> [COMPITO RICHIESTO 1]:
Nelle righe, partendo da quella che contiene "family: Melastomataceae" e arrivando fino all'ultima, sostituisci "scientific name" con "nome scientifico". Riscrivi solo queste righe e lascia tutto il resto com'è.
> [COMPITO RICHIESTO 2]:
Continua il testo sui riti della Settimana Santa a Mamoiada dal punto in cui si ferma.

╭─ TESTO DATO

Anche a Mamoiada, come nella maggior parte dei paese della Barbagia, sono ancora vivi più che mai i riti della Settimana Santa. L’inizio è dato dalla Domenica delle palme, ma è col giovedì santo che si entra nel vivo della Passione di Gesù Cristo.
Al “Lavabis” e a tutte le cerimonie, un tempo partecipavano anche delle figure che purtroppo oggi a Mamoiada sono scomparse, “ Sos Croffarios”, e cioè i rappresentanti delle confraternite. Di essi ci rimangono solamente le testimonianze fotografiche e il ricordo dei mamoiadini.
Sos Croffarios indossavano delle tuniche bianche (ancora oggi essi sono presenti in numerose celebrazioni, vedi Castelsardo o Alghero ecc..), durante la processione che seguiva alla funzione del lavabis, “sa ir’a” e anche durante S’Iscravamentu, essi erano soliti cantare “Sos Uffissios” e altre invocazioni. In particolare durante “Sa Ir’a” (la ricerca) ecco una delle strofe cantate che mi recitò alcuni anni fa Tzia Tatana:
“Vidu l’azzes a fizzu meu, in custu logu est passadu” (Visto avete a mio figlio, In questo posto è passato?)
Dai racconti di molte persone anziane emerge che in genere coloro che cantavano erano in tre, quasi come un canto a tenore e specie durante S’Iscravamentu. De “Sos Croffarios “ molti si ricordano in particolare Tziu Carboni, tziu Sustianu Cadinu, tziu Carmineddu Muzzittu, Tziu Galante e tanti altri.
La Processione de sa ir’a, solitamente partiva da un punto determinato e andava a toccare tutte le chiese di Mamoiada, il giorno seguente veniva fatto il giro inverso.
Al ritorno in Chiesa, nella Parrocchia (dove da sempre viene eseguito il rito), erano gli stessi componenti della confraternita che ponevano la statua di Gesù Cristo sulla Croce, statua lignea del 1600 circa da poco restaurata e ritornata all’antico splendore.
Il giovedì santo a Mamoiada come da tradizione vengono esposti all’aria anche i Costumi.
Questo rito veniva eseguito il giovedì santo e non il venerdì come accade oggi, e nessuno vi poteva assistere; il Crocefisso veniva coperto da un telo in modo che nessuno potesse vederlo fino al giorno dopo, per “S’iscravamentu” (la deposizione di Gesù dalla croce). La stessa cosa veniva fatta alle statue dei Santi, coperte da dei teli viola in segno di lutto; la chiesa veniva chiusa fino al indomani alla ripresa delle funzioni religiose.

╰─
╭─ RIGHE

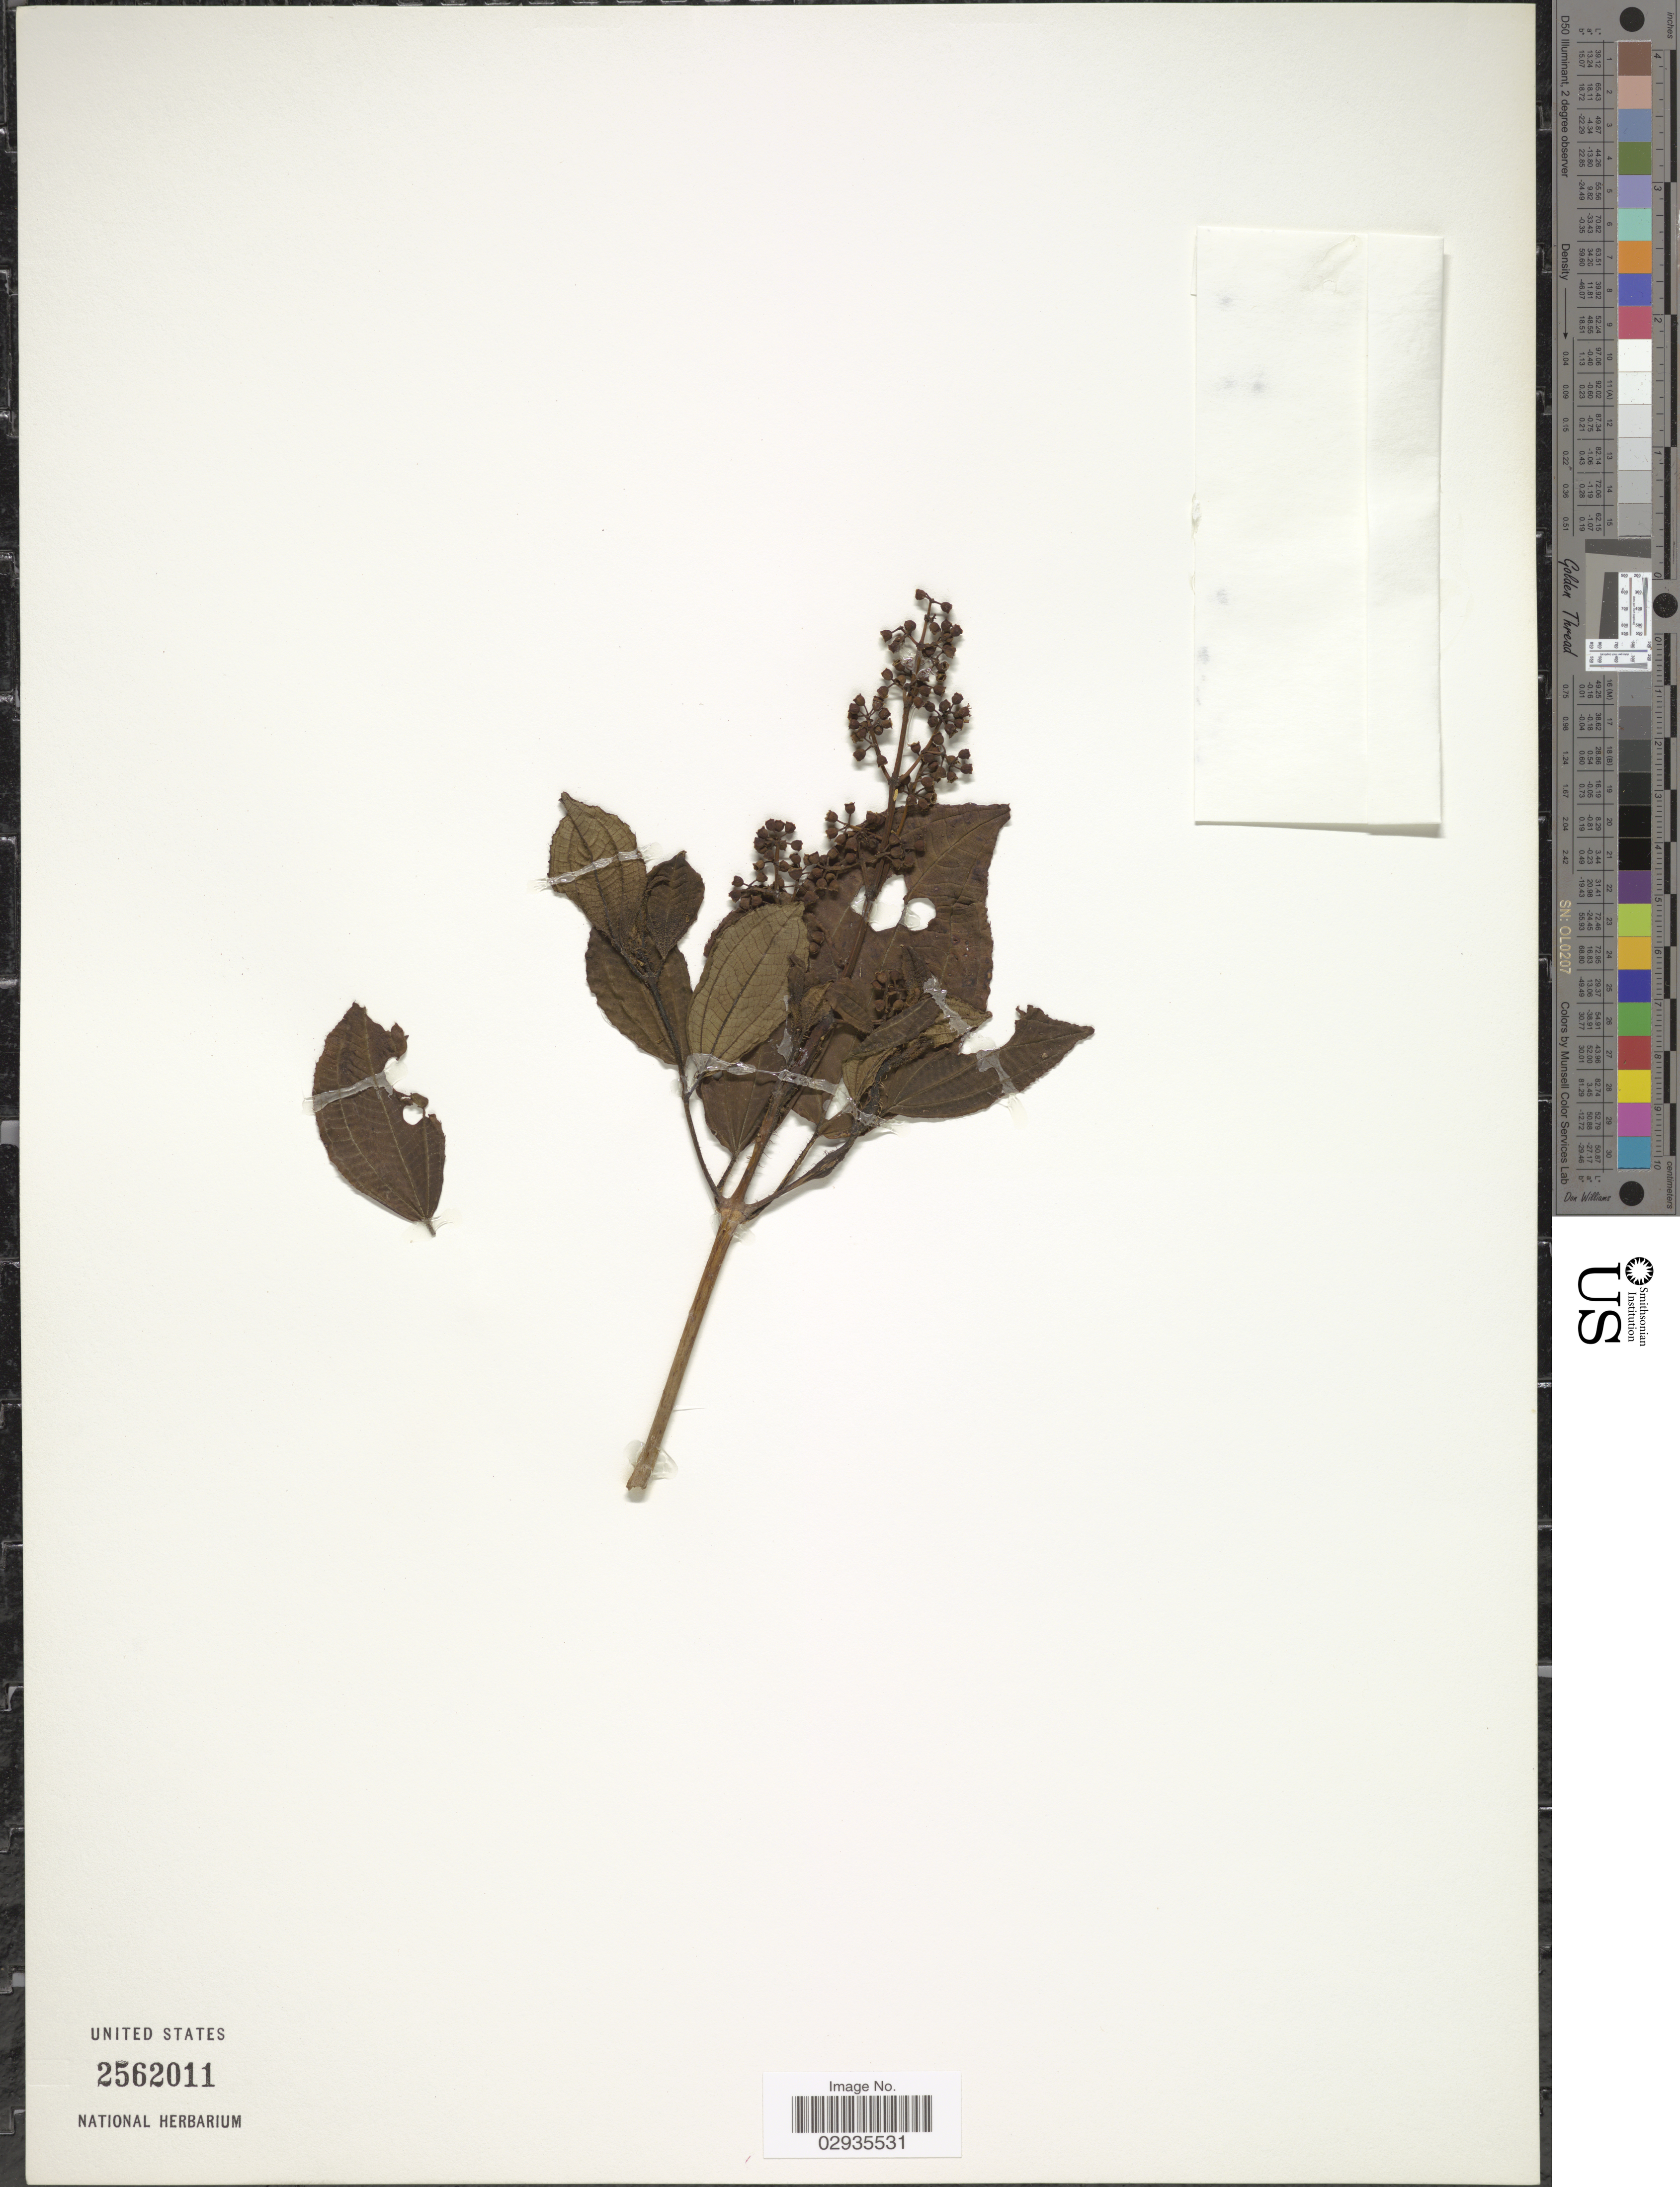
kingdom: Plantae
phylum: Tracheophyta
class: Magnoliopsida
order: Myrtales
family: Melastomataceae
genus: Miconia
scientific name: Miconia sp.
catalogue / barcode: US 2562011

╰─

> [SOLUZIONE 1]:
family: Melastomataceae
genus: Miconia
nome scientifico: Miconia sp.
catalogue / barcode: US 2562011

> [SOLUZIONE 2]:
La funzione più toccante e straziante è senz’altro quella de “S’iscravamentu”, il venerdì santo, una vera e propria rappresentazione teatrale, ancora oggi estremamente sentita e partecipata dai Mamoiadini.
I protagonisti, chiamiamoli così sono tanti a cominciare dalle Marie vestite a lutto, la Maddalena in piedi davanti alla croce, i faraoni, i soldati, Sos Croffarios, Santu Juavanne (San Giovanni) e gli angioletti (un tempo tutti i bambini che avevano compiuto i 4 anni). Questa celebrazione durava anche tre ore in passato, e un missionario descriveva passo dopo passo tutti i momenti di questo calvario.
Tempo fa invece il sacrestano sollevava un angioletto che prendeva in consegna il chiodo estratto e sollevandolo al cielo faceva tre croci nei tre lati della chiesa.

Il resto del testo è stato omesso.